Thousands of snakes , also loads of leo's there are also day gecko's,bugs,monitors/tegs occasionally,various other sp of lizards,frogs,toads,salamanders and all associated regalia connected with herp keeping , closest thing i can think of is a busy car boot sale!!! :2thumb:


----------



## boost-boy74

has anybody got anymore details like times/postcode etc???

going to bring the 2 oldest children do you know what they charge for kids???


----------



## oakelm

boost-boy74 said:


> has anybody got anymore details like times/postcode etc???
> 
> going to bring the 2 oldest children do you know what they charge for kids???


Doncaster Dome, Big Hall, Doncaster Lakeside, Bawtry Road, Doncaster. DN4 7PD, but always has little signs that say IHS for people to follow. Really easy to get to. Cant help on times, as it seems ages since the last one, between 9am - 10am but members get in 30mins before non members. Children under 14 are free I think. But its still early more details will be known a little closer to the time.

Data excerpts:
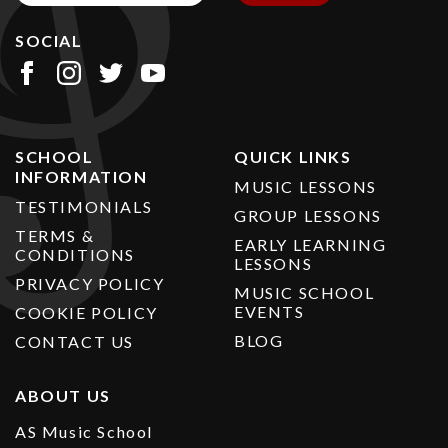
SOCIAL
SCHOOL
QUICK LINKS
INFORMATION
MUSIC LESSONS
TESTIMONIALS
GROUP LESSONS
TERMS &
EARLY LEARNING
CONDITIONS
LESSONS
PRIVACY POLICY
MUSIC SCHOOL
EVENTS
COOKIE POLICY
BLOG
CONTACT US
ABOUT US
AS Music School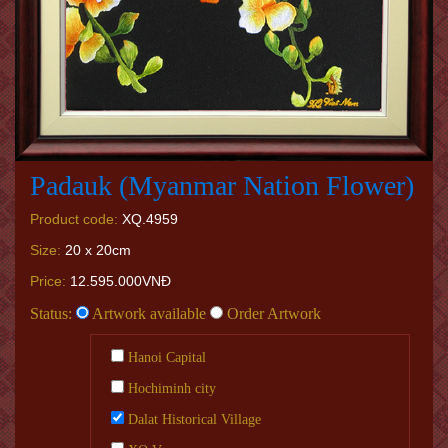
Padauk (Myanmar Nation Flower)
Product code:
XQ.4959
Size:
20 x 20cm
Price:
12.595.000VNĐ
Status:
Artwork available
Order Artwork
Hanoi Capital
Hochiminh city
Dalat Historical Village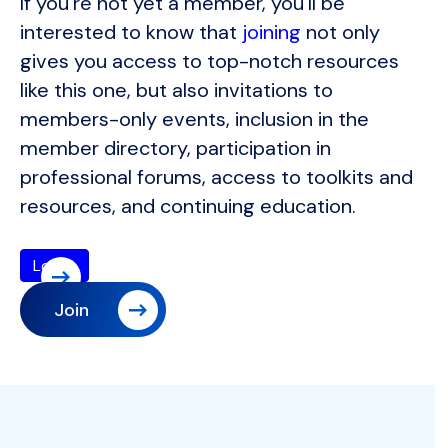
If you're not yet a member, you'll be
interested to know that
joining
not only
gives you access to top-notch resources
like this one, but also invitations to
members-only events, inclusion in the
member directory, participation in
professional forums, access to toolkits and
resources, and continuing education.
Join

Activity: Continue the forum thread about the reptile show at Doncaster Dome, starting after oakelm's reply.

Response:
----------



## boost-boy74

oakelm said:


> Doncaster Dome, Big Hall, Doncaster Lakeside, Bawtry Road, Doncaster. DN4 7PD, but always has little signs that say IHS for people to follow. Really easy to get to. Cant help on times, as it seems ages since the last one, between 9am - 10am but members get in 30mins before non members. Children under 14 are free I think. But its still early more details will be known a little closer to the time.


thanks.....


----------



## croc&chewy

If you buy a reptile while your there do you have to walk around with it all day or will they hold onto it for you till you are leaving?


----------



## snakeman1995

the show is on the 20th June 2010
are you selling or buyin


----------



## C.Bruno

I'm buying/looking


----------



## C.Bruno

do you have to book or just turn up?


----------



## TheOne23

will they be selling many bearded dragons esp adults?


----------



## crow

croc&chewy said:


> If you buy a reptile while your there do you have to walk around with it all day or will they hold onto it for you till you are leaving?


 
Most stall holders will keep them for you untill you leave. Failing that the IHS usually have a table where you can leave them and they will look after them for you.


----------



## Sharpman

will be there selling baby boas that I've produced myself this year , should have quite allot ready by then


----------



## chris_wade

anyone know definate times of opening yet?


----------



## oakelm

chris_wade said:


> anyone know definate times of opening yet?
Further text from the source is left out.